Not everyone can create a Clubhouse account, adding to the SXSW-ish allure. While someone you know probably has an invite to spare, they are selling for $40 on eBay. The developers are working hard to scale the app to “open it up to everyone,” per an open letter by the co-founders, and to implement features like tipping, tickets or subscriptions paid to creators.

Clubhouse has become Tosone’s main source of networking, but because the app has no DM function, it’s more like a launch pad to discover people, organizations, and ideas that primarily live elsewhere. People aren’t mad about it. “It feels less spammy that way,” Leibow says, of the absence of DMs. “You have to put in the work to reach out on a different platform and think of something thoughtful to say.”

There’s an art to making professional connections, especially when you haven’t actually met in person. On Clubhouse, despite the lack of DMs, it’s easy: If there’s someone cool speaking, tap on their avatar to pull up their bio. This will show the clubs they’ve joined, who invited them, and their linked Instagram and Twitter. The audio will keep playing (the still-beta app’s most genius feature) so you can stalk and talk.

If this person is your dream collaborator, Leibow’s advice is to “approach them how you’d want to be approached.” An email is probably better than a lengthy DM. Give a specific example of something they said in that Clubhouse room on neurodiversity in the workplace, to demonstrate your genuine interest. Be direct. Do not ask to pick their brain.
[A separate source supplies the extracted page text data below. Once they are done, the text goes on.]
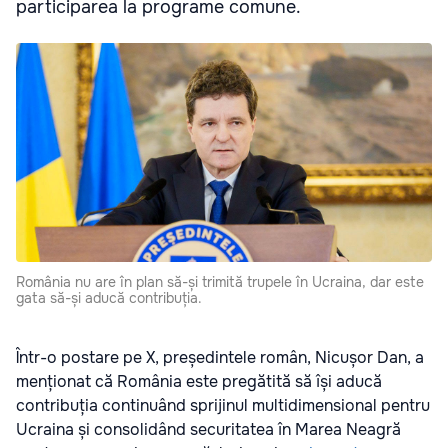
participarea la programe comune.
România nu are în plan să-și trimită trupele în Ucraina, dar este
gata să-și aducă contribuția.
Într-o postare pe X, președintele român, Nicușor Dan, a
menționat că România este pregătită să își aducă
contribuția continuând sprijinul multidimensional pentru
Ucraina și consolidând securitatea în Marea Neagră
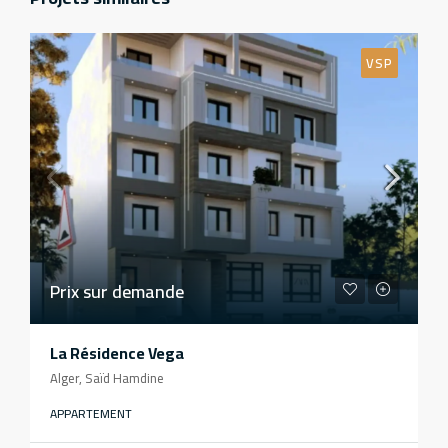
VSP
Prix sur demande
La Résidence Vega
Alger, Saïd Hamdine
APPARTEMENT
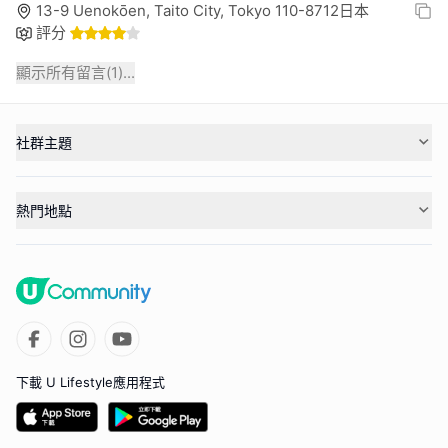
13-9 Uenokōen, Taito City, Tokyo 110-8712日本
評分
顯示所有留言(
1
)...
社群主題
熱門地點
下載 U Lifestyle應用程式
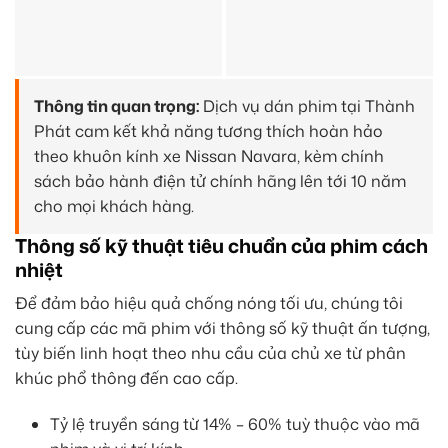
Thông tin quan trọng:
Dịch vụ dán phim tại Thành
Phát cam kết khả năng tương thích hoàn hảo
theo khuôn kính xe Nissan Navara, kèm chính
sách bảo hành điện tử chính hãng lên tới 10 năm
cho mọi khách hàng.
Thông số kỹ thuật tiêu chuẩn của phim cách
nhiệt
Để đảm bảo hiệu quả chống nóng tối ưu, chúng tôi
cung cấp các mã phim với thông số kỹ thuật ấn tượng,
tùy biến linh hoạt theo nhu cầu của chủ xe từ phân
khúc phổ thông đến cao cấp.
Tỷ lệ truyền sáng từ 14% – 60% tuỳ thuộc vào mã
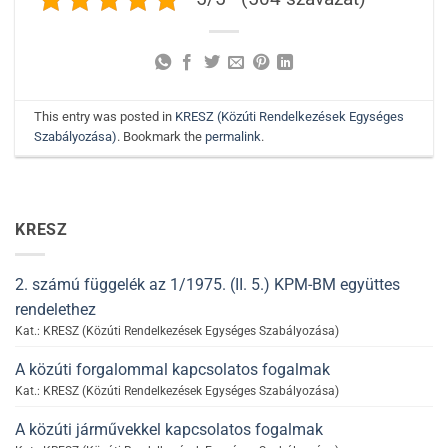
This entry was posted in
KRESZ (Közúti Rendelkezések Egységes
Szabályozása)
. Bookmark the
permalink
.
KRESZ
2. számú függelék az 1/1975. (II. 5.) KPM-BM együttes
rendelethez
Kat.: KRESZ (Közúti Rendelkezések Egységes Szabályozása)
A közúti forgalommal kapcsolatos fogalmak
Kat.: KRESZ (Közúti Rendelkezések Egységes Szabályozása)
A közúti járművekkel kapcsolatos fogalmak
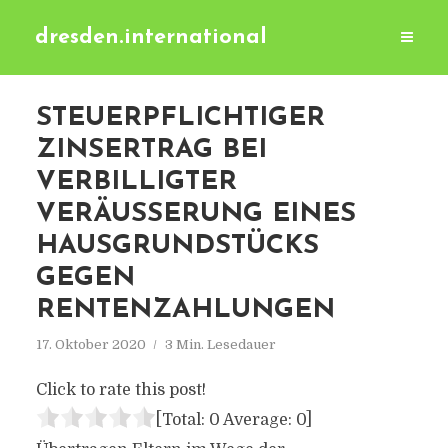
dresden.international
STEUERPFLICHTIGER
ZINSERTRAG BEI
VERBILLIGTER
VERÄUSSERUNG EINES H
AUSGRUNDSTÜCKS G
EGEN R
ENTENZAHLUNGEN
17. Oktober 2020
3 Min. Lesedauer
Click to rate this post!
[Total:
0
Average:
0
]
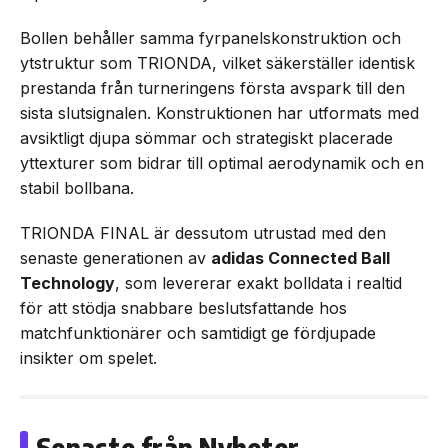
Bollen behåller samma fyrpanelskonstruktion och
ytstruktur som TRIONDA, vilket säkerställer identisk
prestanda från turneringens första avspark till den
sista slutsignalen. Konstruktionen har utformats med
avsiktligt djupa sömmar och strategiskt placerade
yttexturer som bidrar till optimal aerodynamik och en
stabil bollbana.
TRIONDA FINAL är dessutom utrustad med den
senaste generationen av
adidas Connected Ball
Technology
, som levererar exakt bolldata i realtid
för att stödja snabbare beslutsfattande hos
matchfunktionärer och samtidigt ge fördjupade
insikter om spelet.
Senaste från Nyheter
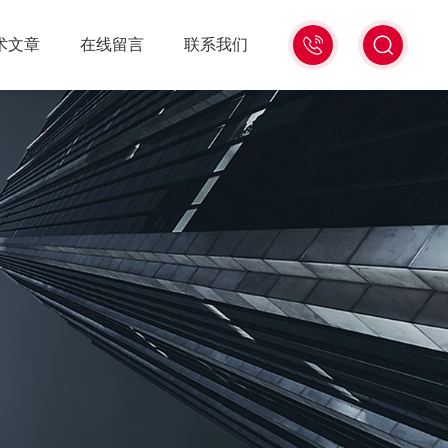
18516586104
术文章
在线留言
联系我们
微
信
同
号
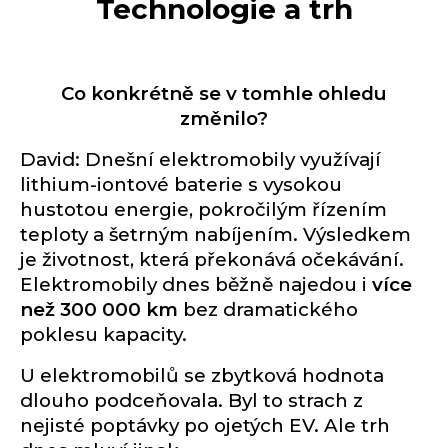
Technologie a trh
Co konkrétně se v tomhle ohledu
změnilo?
David: Dnešní elektromobily využívají
lithium-iontové baterie s vysokou
hustotou energie, pokročilým řízením
teploty a šetrným nabíjením. Výsledkem
je životnost, která překonává očekávání.
Elektromobily dnes běžně najedou i
více
než 300 000 km
bez dramatického
poklesu kapacity.
U elektromobilů se zbytková hodnota
dlouho podceňovala. Byl to strach z
nejisté poptávky po ojetých EV. Ale trh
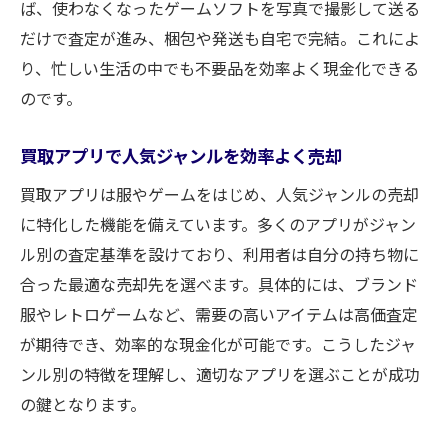
ば、使わなくなったゲームソフトを写真で撮影して送る
だけで査定が進み、梱包や発送も自宅で完結。これによ
り、忙しい生活の中でも不要品を効率よく現金化できる
のです。
買取アプリで人気ジャンルを効率よく売却
買取アプリは服やゲームをはじめ、人気ジャンルの売却
に特化した機能を備えています。多くのアプリがジャン
ル別の査定基準を設けており、利用者は自分の持ち物に
合った最適な売却先を選べます。具体的には、ブランド
服やレトロゲームなど、需要の高いアイテムは高価査定
が期待でき、効率的な現金化が可能です。こうしたジャ
ンル別の特徴を理解し、適切なアプリを選ぶことが成功
の鍵となります。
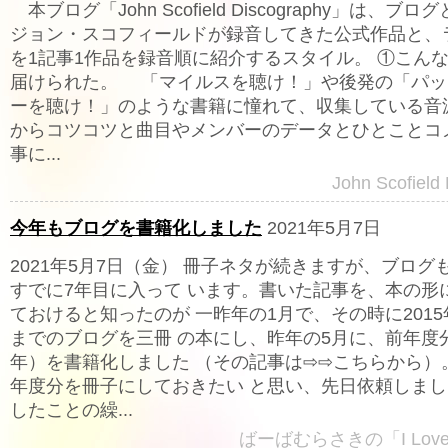
本ブログ「John Scofield Discography」は、ブ
ジョン・スコフィールドが録音してきた公式作品と、
を1記事1作品を録音順に紹介するスタイル。 ①こん
届けられた。 「マイルスを聴け！」や後発の「パッ
ーを聴け！」のような書籍に憧れて、収集している音源
からコツコツと曲目やメンバーのデータとひとことコ
事に...
John Scofield
今年もブログを書籍化しました
2021年5月7日
2021年5月7日（金） 冊子ネタが続きますが、ブログ
すでに7年目に入って います。書いた記事を、本の形
ておけると知ったのが 一昨年の1月で、その時に2015年
までのブログを三冊 の本にし、昨年の5月に、前年度分
年）を書籍化しました （その記事は⇨⇨こちらから）
年度分を冊子にしておきたい と思い、先日依頼しまし
したことの繰...
ばーばむらさきの「I Lov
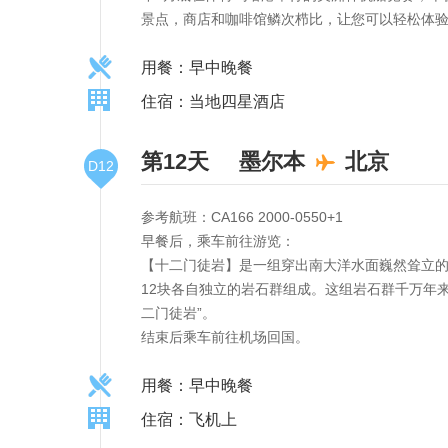
景点，商店和咖啡馆鳞次栉比，让您可以轻松体验
用餐：早中晚餐
住宿：当地四星酒店
第12天
墨尔本
北京
D12
参考航班：CA166 2000-0550+1
早餐后，乘车前往游览：
【十二门徒岩】是一组穿出南大洋水面巍然耸立的
12块各自独立的岩石群组成。这组岩石群千万年
二门徒岩”。
结束后乘车前往机场回国。
用餐：早中晚餐
住宿：飞机上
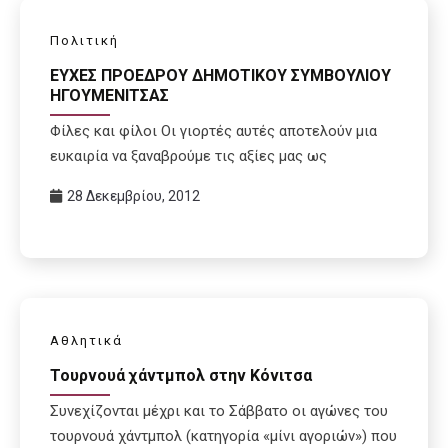
Πολιτική
ΕΥΧΕΣ ΠΡΟΕΔΡΟΥ ΔΗΜΟΤΙΚΟΥ ΣΥΜΒΟΥΛΙΟΥ
ΗΓΟΥΜΕΝΙΤΣΑΣ
Φίλες και φίλοι Οι γιορτές αυτές αποτελούν μια
ευκαιρία να ξαναβρούμε τις αξίες μας ως
28 Δεκεμβρίου, 2012
Αθλητικά
Τουρνουά χάντμπολ στην Κόνιτσα
Συνεχίζονται μέχρι και το Σάββατο οι αγώνες του
τουρνουά χάντμπολ (κατηγορία «μίνι αγοριών») που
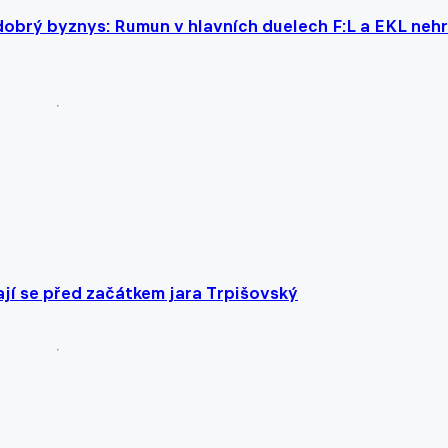
 dobrý byznys: Rumun v hlavních duelech F:L a EKL nehr
jí se před začátkem jara Trpišovský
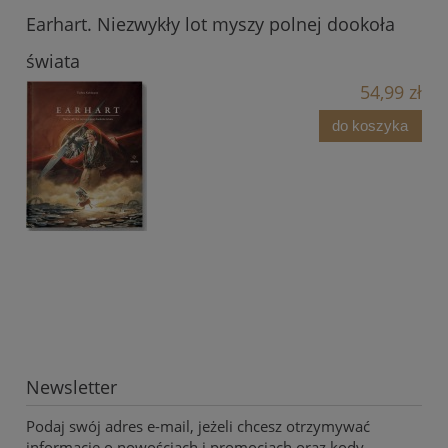
Earhart. Niezwykły lot myszy polnej dookoła
świata
54,99 zł
do koszyka
Newsletter
Podaj swój adres e-mail, jeżeli chcesz otrzymywać
informacje o nowościach i promocjach oraz kody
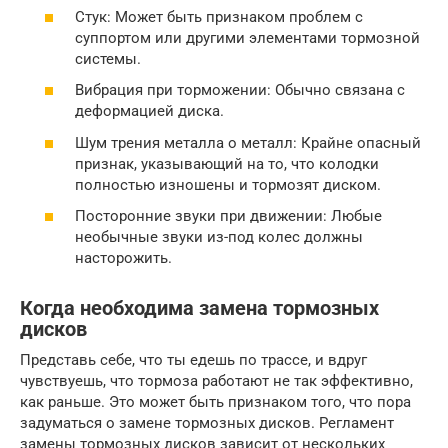
Стук: Может быть признаком проблем с
суппортом или другими элементами тормозной
системы.
Вибрация при торможении: Обычно связана с
деформацией диска.
Шум трения металла о металл: Крайне опасный
признак, указывающий на то, что колодки
полностью изношены и тормозят диском.
Посторонние звуки при движении: Любые
необычные звуки из-под колес должны
насторожить.
Когда необходима замена тормозных
дисков
Представь себе, что ты едешь по трассе, и вдруг
чувствуешь, что тормоза работают не так эффективно,
как раньше. Это может быть признаком того, что пора
задуматься о замене тормозных дисков. Регламент
замены тормозных дисков зависит от нескольких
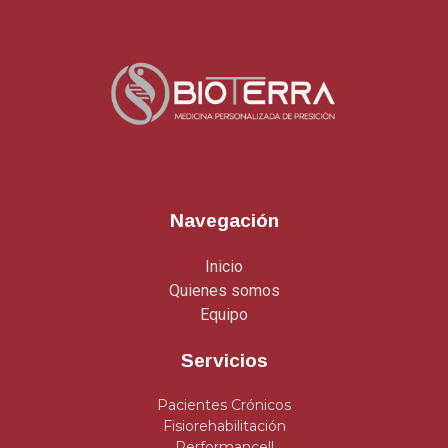
Navegación
Inicio
Quienes somos
Equipo
Servicios
Pacientes Crónicos
Fisiorehabilitación
Performancell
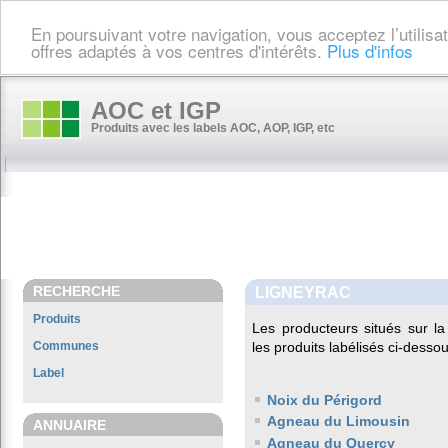
En poursuivant votre navigation, vous acceptez l’utilis
offres adaptés à vos centres d'intérêts.
Plus d'infos
AOC et IGP
Produits avec les labels AOC, AOP, IGP, etc
RECHERCHE
LIGNEYRAC
Produits
Les producteurs situés sur
Communes
les produits labélisés ci-dessou
Label
Noix du Périgord
Agneau du Limousin
ANNUAIRE
Agneau du Quercy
It’s so 2019 to attend your college’s alumni night or try to awkwardly slip someone your business card at a party. Clubhouse is 2021’s answer to “the beginning of a beautiful friendship,” one possibly made while wearing pajamas. “Meeting people organically, out somewhere or through a friend of a friend of a friend, is how I prefer to do business,” Leibow says. “I hadn’t realized until I logged in [to Clubhouse] that that had gone away.”